The civil defence said the rockets targeted two floors of the school, with the first striking an area inhabited by displaced women, and the second hitting the ground floor area that was used as a prayer hall.
“The occupation army directly bombed the displaced people while they were performing the dawn prayer,” Gaza's government media office said in a statement.
“Due to the horror of the massacre and the large number of martyrs, medical teams, civil defence, and relief and emergency teams have not been able to recover the bodies of all the martyrs so far,” it added.
The Israeli army said in a statement that it targeted a “command and control centre” that “served as a hideout for Hamas terrorists and commanders.” It did not provide any evidence to back up the claim.

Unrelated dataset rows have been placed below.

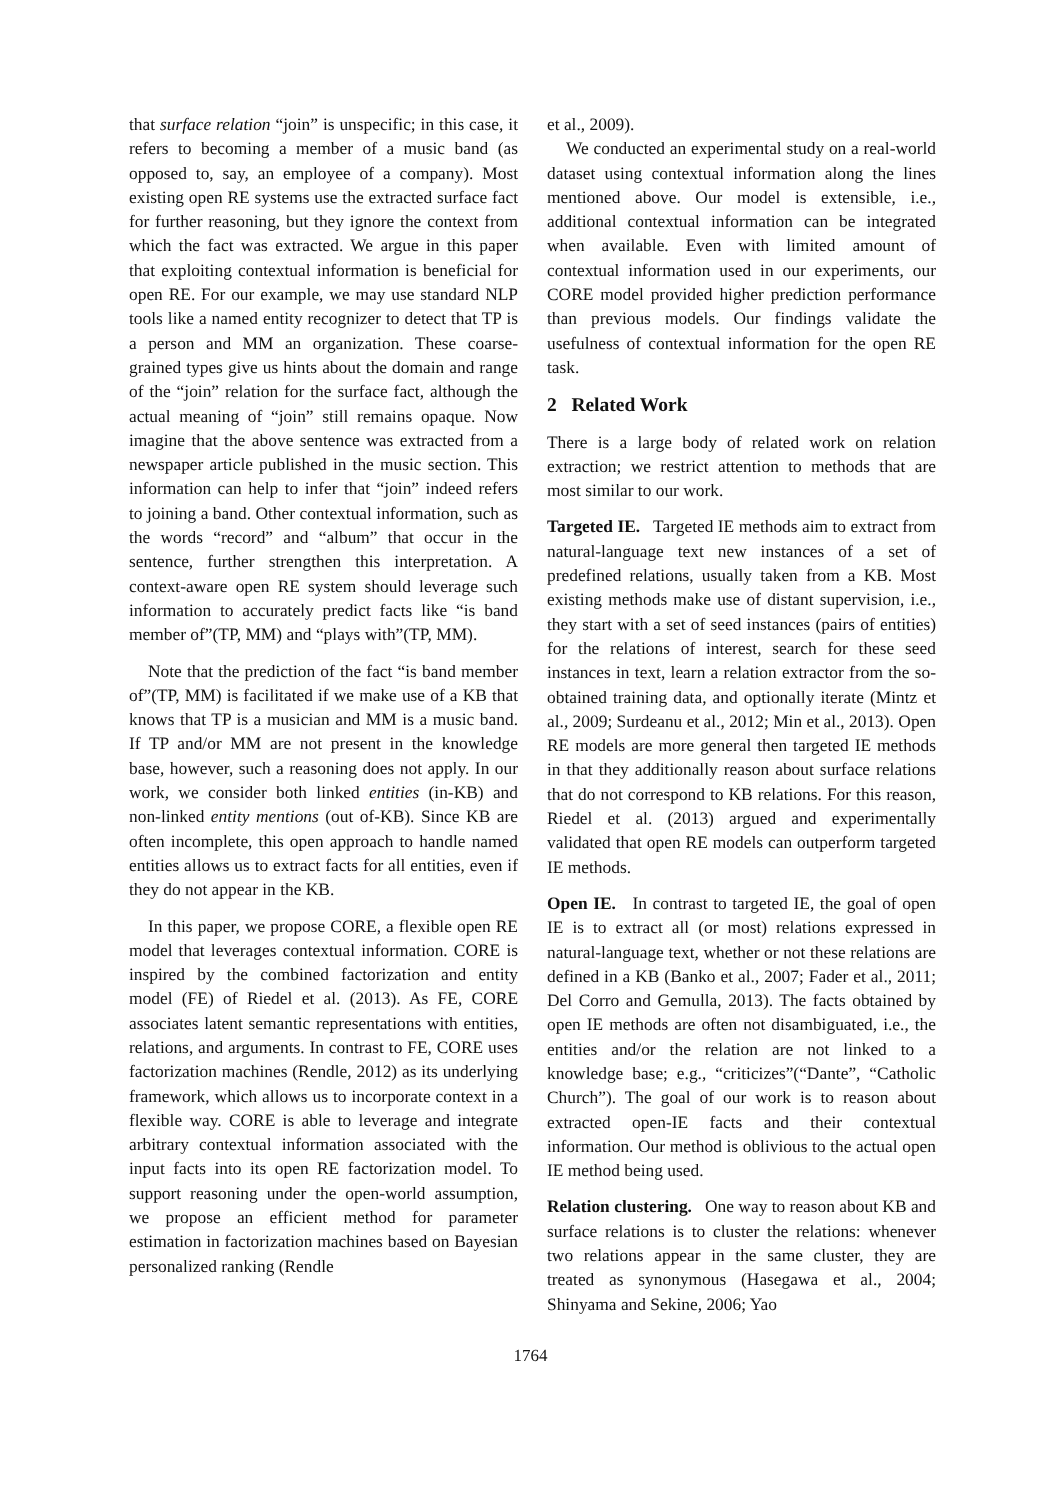that surface relation “join” is unspecific; in this case, it refers to becoming a member of a music band (as opposed to, say, an employee of a company). Most existing open RE systems use the extracted surface fact for further reasoning, but they ignore the context from which the fact was extracted. We argue in this paper that exploiting contextual information is beneficial for open RE. For our example, we may use standard NLP tools like a named entity recognizer to detect that TP is a person and MM an organization. These coarse-grained types give us hints about the domain and range of the “join” relation for the surface fact, although the actual meaning of “join” still remains opaque. Now imagine that the above sentence was extracted from a newspaper article published in the music section. This information can help to infer that “join” indeed refers to joining a band. Other contextual information, such as the words “record” and “album” that occur in the sentence, further strengthen this interpretation. A context-aware open RE system should leverage such information to accurately predict facts like “is band member of”(TP, MM) and “plays with”(TP, MM).
Note that the prediction of the fact “is band member of”(TP, MM) is facilitated if we make use of a KB that knows that TP is a musician and MM is a music band. If TP and/or MM are not present in the knowledge base, however, such a reasoning does not apply. In our work, we consider both linked entities (in-KB) and non-linked entity mentions (out of-KB). Since KB are often incomplete, this open approach to handle named entities allows us to extract facts for all entities, even if they do not appear in the KB.
In this paper, we propose CORE, a flexible open RE model that leverages contextual information. CORE is inspired by the combined factorization and entity model (FE) of Riedel et al. (2013). As FE, CORE associates latent semantic representations with entities, relations, and arguments. In contrast to FE, CORE uses factorization machines (Rendle, 2012) as its underlying framework, which allows us to incorporate context in a flexible way. CORE is able to leverage and integrate arbitrary contextual information associated with the input facts into its open RE factorization model. To support reasoning under the open-world assumption, we propose an efficient method for parameter estimation in factorization machines based on Bayesian personalized ranking (Rendle
et al., 2009).
We conducted an experimental study on a real-world dataset using contextual information along the lines mentioned above. Our model is extensible, i.e., additional contextual information can be integrated when available. Even with limited amount of contextual information used in our experiments, our CORE model provided higher prediction performance than previous models. Our findings validate the usefulness of contextual information for the open RE task.
2 Related Work
There is a large body of related work on relation extraction; we restrict attention to methods that are most similar to our work.
Targeted IE. Targeted IE methods aim to extract from natural-language text new instances of a set of predefined relations, usually taken from a KB. Most existing methods make use of distant supervision, i.e., they start with a set of seed instances (pairs of entities) for the relations of interest, search for these seed instances in text, learn a relation extractor from the so-obtained training data, and optionally iterate (Mintz et al., 2009; Surdeanu et al., 2012; Min et al., 2013). Open RE models are more general then targeted IE methods in that they additionally reason about surface relations that do not correspond to KB relations. For this reason, Riedel et al. (2013) argued and experimentally validated that open RE models can outperform targeted IE methods.
Open IE. In contrast to targeted IE, the goal of open IE is to extract all (or most) relations expressed in natural-language text, whether or not these relations are defined in a KB (Banko et al., 2007; Fader et al., 2011; Del Corro and Gemulla, 2013). The facts obtained by open IE methods are often not disambiguated, i.e., the entities and/or the relation are not linked to a knowledge base; e.g., “criticizes”(“Dante”, “Catholic Church”). The goal of our work is to reason about extracted open-IE facts and their contextual information. Our method is oblivious to the actual open IE method being used.
Relation clustering. One way to reason about KB and surface relations is to cluster the relations: whenever two relations appear in the same cluster, they are treated as synonymous (Hasegawa et al., 2004; Shinyama and Sekine, 2006; Yao
1764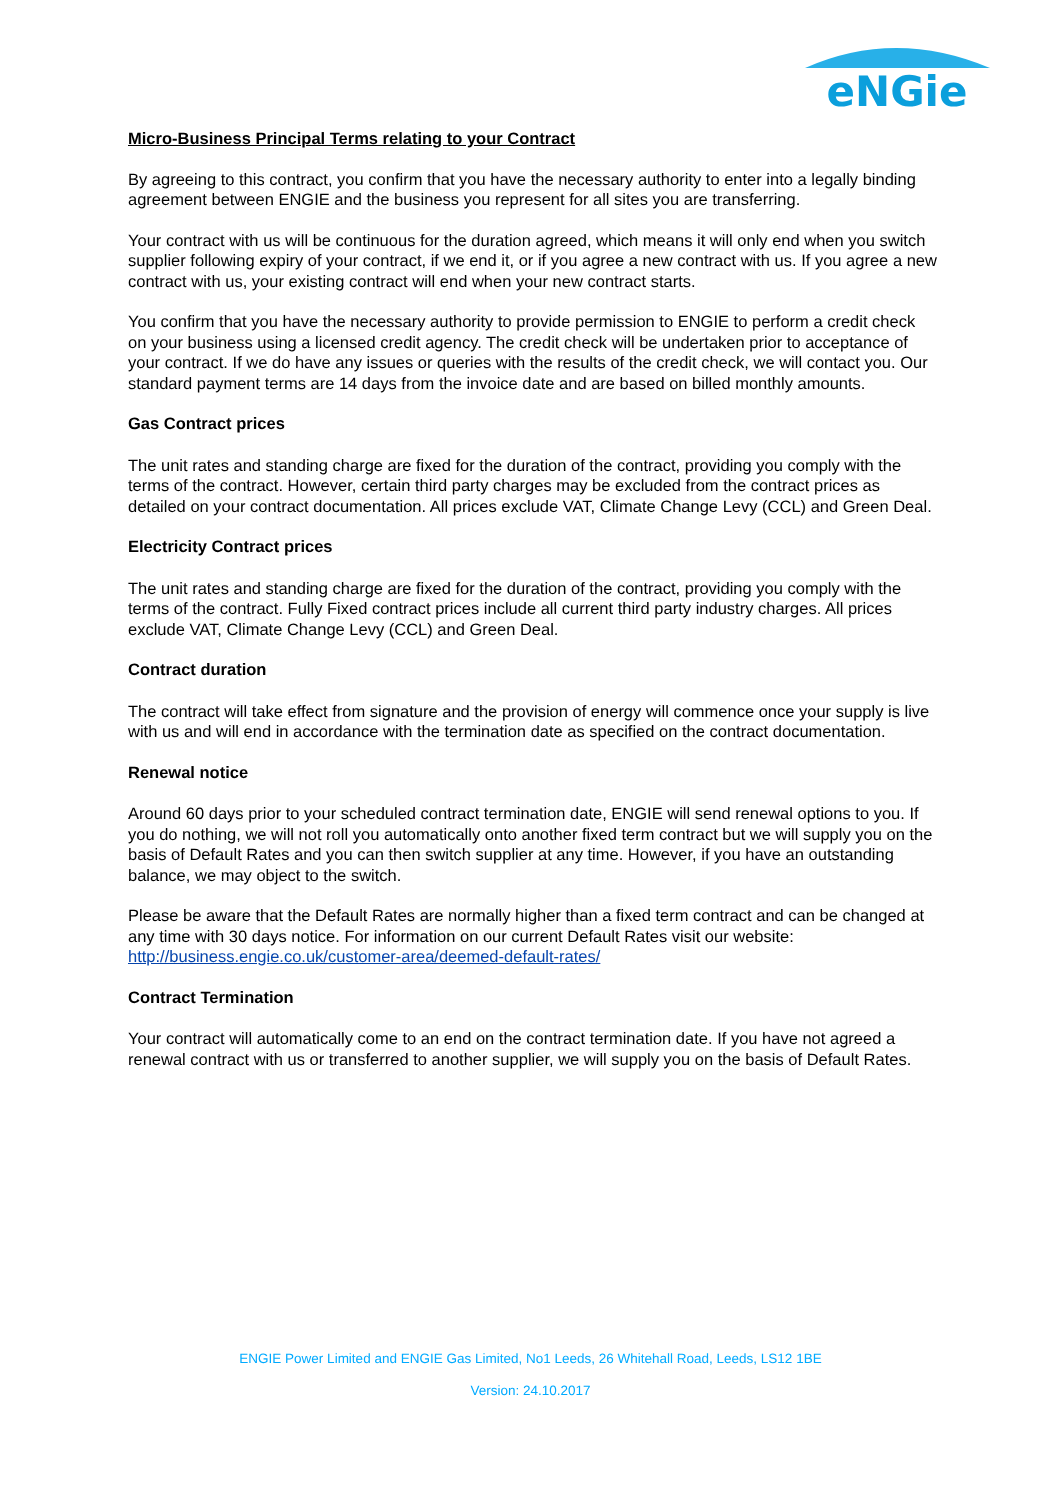eNGie
Micro-Business Principal Terms relating to your Contract
By agreeing to this contract, you confirm that you have the necessary authority to enter into a legally binding agreement between ENGIE and the business you represent for all sites you are transferring.
Your contract with us will be continuous for the duration agreed, which means it will only end when you switch supplier following expiry of your contract, if we end it, or if you agree a new contract with us. If you agree a new contract with us, your existing contract will end when your new contract starts.
You confirm that you have the necessary authority to provide permission to ENGIE to perform a credit check on your business using a licensed credit agency. The credit check will be undertaken prior to acceptance of your contract. If we do have any issues or queries with the results of the credit check, we will contact you. Our standard payment terms are 14 days from the invoice date and are based on billed monthly amounts.
Gas Contract prices
The unit rates and standing charge are fixed for the duration of the contract, providing you comply with the terms of the contract. However, certain third party charges may be excluded from the contract prices as detailed on your contract documentation. All prices exclude VAT, Climate Change Levy (CCL) and Green Deal.
Electricity Contract prices
The unit rates and standing charge are fixed for the duration of the contract, providing you comply with the terms of the contract. Fully Fixed contract prices include all current third party industry charges. All prices exclude VAT, Climate Change Levy (CCL) and Green Deal.
Contract duration
The contract will take effect from signature and the provision of energy will commence once your supply is live with us and will end in accordance with the termination date as specified on the contract documentation.
Renewal notice
Around 60 days prior to your scheduled contract termination date, ENGIE will send renewal options to you. If you do nothing, we will not roll you automatically onto another fixed term contract but we will supply you on the basis of Default Rates and you can then switch supplier at any time. However, if you have an outstanding balance, we may object to the switch.
Please be aware that the Default Rates are normally higher than a fixed term contract and can be changed at any time with 30 days notice. For information on our current Default Rates visit our website: http://business.engie.co.uk/customer-area/deemed-default-rates/
Contract Termination
Your contract will automatically come to an end on the contract termination date. If you have not agreed a renewal contract with us or transferred to another supplier, we will supply you on the basis of Default Rates.
ENGIE Power Limited and ENGIE Gas Limited, No1 Leeds, 26 Whitehall Road, Leeds, LS12 1BE
Version: 24.10.2017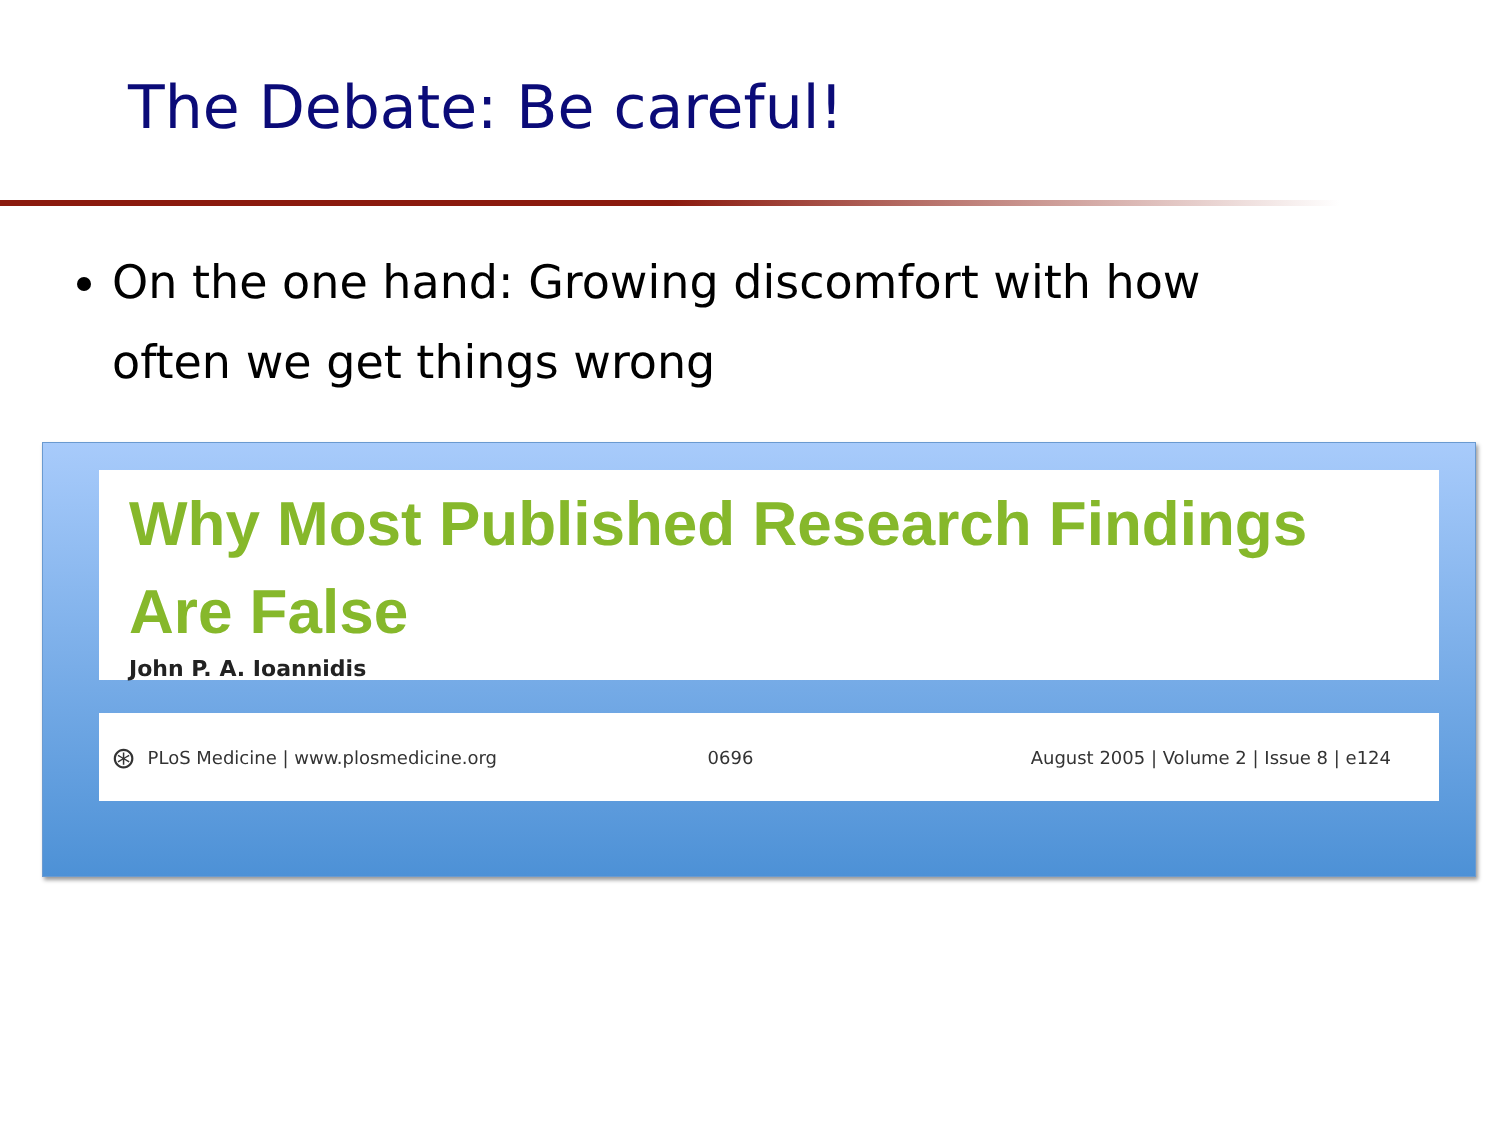The Debate: Be careful!
On the one hand: Growing discomfort with how often we get things wrong
Why Most Published Research Findings
Are False
John P. A. Ioannidis
⊛ PLoS Medicine | www.plosmedicine.org 0696 August 2005 | Volume 2 | Issue 8 | e124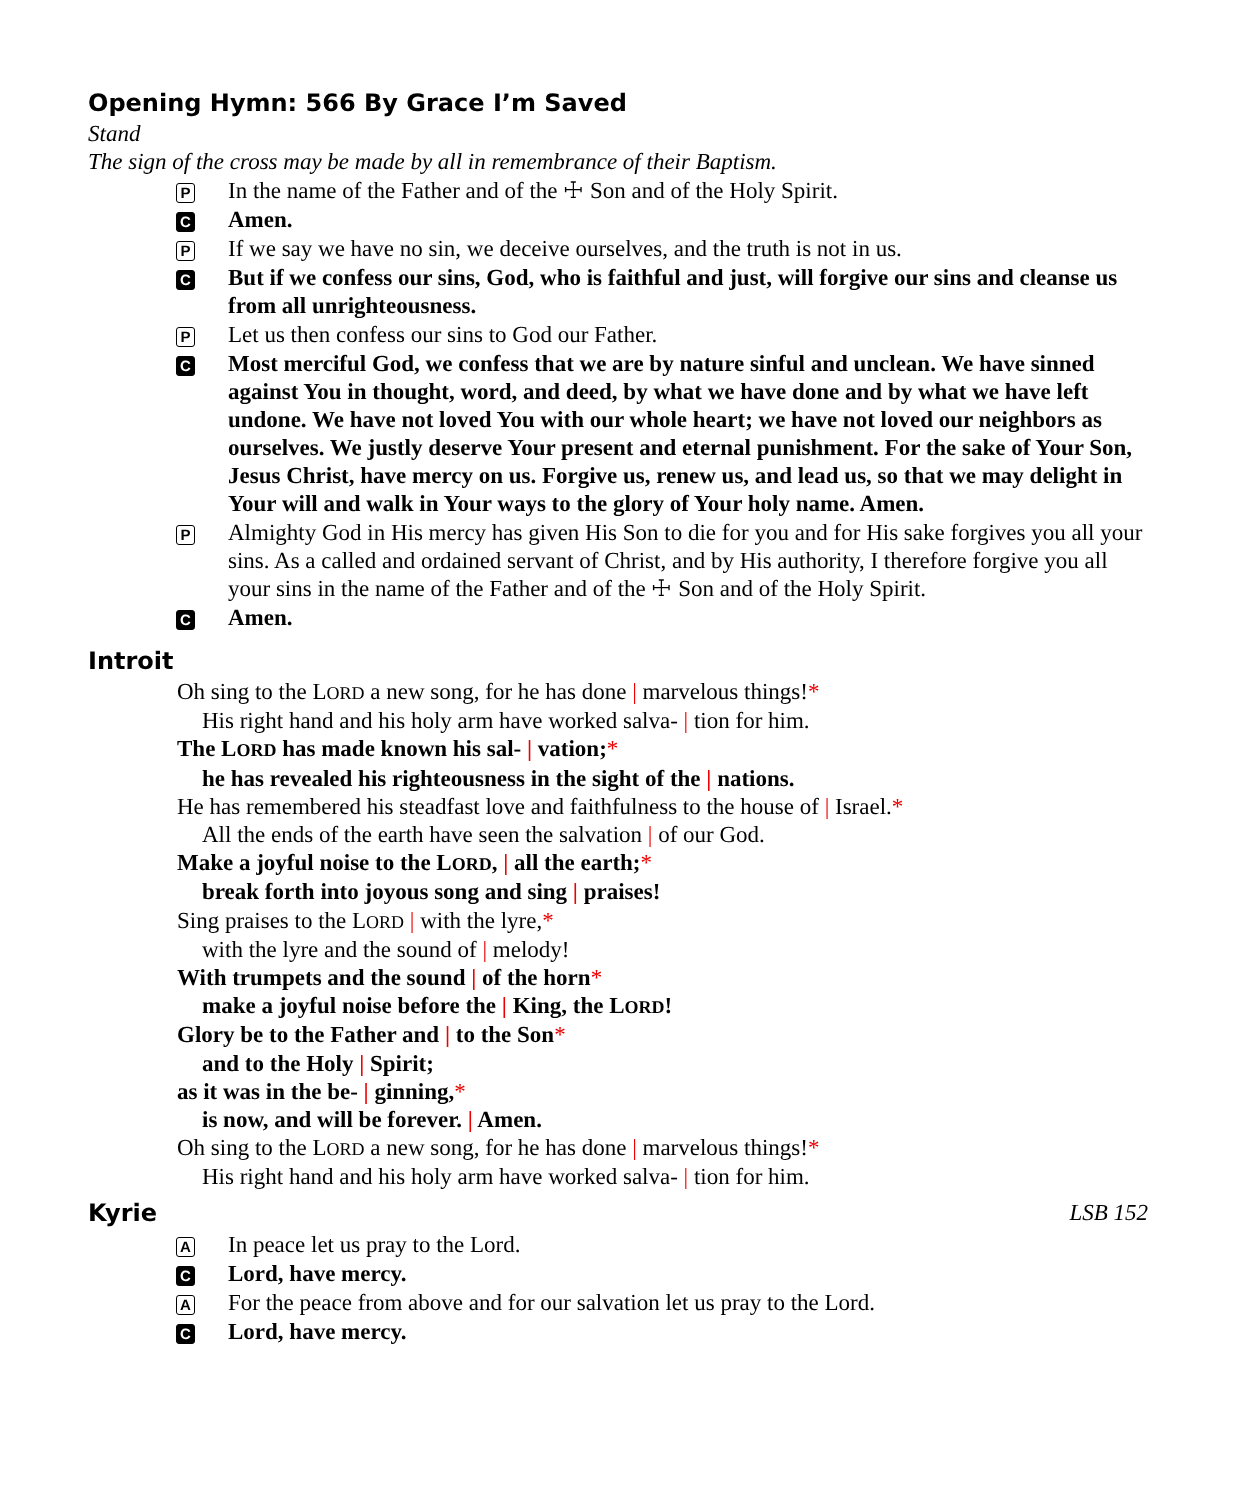Opening Hymn: 566 By Grace I’m Saved
Stand
The sign of the cross may be made by all in remembrance of their Baptism.
P In the name of the Father and of the ☩ Son and of the Holy Spirit.
C Amen.
P If we say we have no sin, we deceive ourselves, and the truth is not in us.
C But if we confess our sins, God, who is faithful and just, will forgive our sins and cleanse us from all unrighteousness.
P Let us then confess our sins to God our Father.
C Most merciful God, we confess that we are by nature sinful and unclean. We have sinned against You in thought, word, and deed, by what we have done and by what we have left undone. We have not loved You with our whole heart; we have not loved our neighbors as ourselves. We justly deserve Your present and eternal punishment. For the sake of Your Son, Jesus Christ, have mercy on us. Forgive us, renew us, and lead us, so that we may delight in Your will and walk in Your ways to the glory of Your holy name. Amen.
P Almighty God in His mercy has given His Son to die for you and for His sake forgives you all your sins. As a called and ordained servant of Christ, and by His authority, I therefore forgive you all your sins in the name of the Father and of the ☩ Son and of the Holy Spirit.
C Amen.
Introit
Oh sing to the LORD a new song, for he has done | marvelous things!*
His right hand and his holy arm have worked salva- | tion for him.
The LORD has made known his sal- | vation;*
he has revealed his righteousness in the sight of the | nations.
He has remembered his steadfast love and faithfulness to the house of | Israel.*
All the ends of the earth have seen the salvation | of our God.
Make a joyful noise to the LORD, | all the earth;*
break forth into joyous song and sing | praises!
Sing praises to the LORD | with the lyre,*
with the lyre and the sound of | melody!
With trumpets and the sound | of the horn*
make a joyful noise before the | King, the LORD!
Glory be to the Father and | to the Son*
and to the Holy | Spirit;
as it was in the be- | ginning,*
is now, and will be forever. | Amen.
Oh sing to the LORD a new song, for he has done | marvelous things!*
His right hand and his holy arm have worked salva- | tion for him.
Kyrie LSB 152
A In peace let us pray to the Lord.
C Lord, have mercy.
A For the peace from above and for our salvation let us pray to the Lord.
C Lord, have mercy.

Haidar Eid, an English language professor who managed to flee to South Africa before the closure of the Rafah crossing, said: "Without that support and complicit, if not the direct involvement, of the West, Israel would not have been able to carry it its war crimes and and crimes against humanity, including genocide and ethnic cleansing, against Palestinians in Gaza."
According to the Palestinian government, Israel has struck at least 172 designated shelters, mostly schools, housing thousands of displaced families since the start of the war in October 2023.
Last month, the UN agency for Palestinian refugees (Unrwa) said Israeli forces had bombed nearly 70 percent of its schools in Gaza, killing more than 500 people.
Hamas has repeatedly rejected Israeli accusations that it operates from civilian facilities such as schools and hospitals.
Saturday's devastating strike came less than a day after Israel's government confirmed it would send a delegation to a ceasefire summit proposed by the leaders of the United States, Qatar and Egypt for 15 August.
The three countries said the time had come to finalise the framework agreement on the table.
“It is time to bring immediate relief both to the long-suffering people of Gaza as well as the long-suffering hostages and their families. The time has come to conclude the ceasefire and hostages and detainees release deal,” the three countries said in a joint statement on Thursday.
“No more time should be wasted, and there should be no excuses by any party for further postponement.”
According to Axios, a source familiar with the negotiations described the summit as a “Hail Mary” effort by the Biden administration to prevent a regional war after the assassination of Hamas chief Ismail Haniyeh in Tehran and a senior Hezbollah commander in Beirut last week.
Haniyeh, a veteran Hamas official who played a key role in ceasefire negotiations, was killed alongside his long-serving bodyguard, Wasim Abu Shaaban, hours after they attended a swearing-in ceremony for Iran's new president, Masoud Pezeshkian.
Three individuals who were in the heavily guarded building at the time told Middle East Eye that he was killed by a projectile fired at his room.
Israel has been bracing for possible retaliation from Iran and Hezbollah in response to the killings, raising fears of all-out war.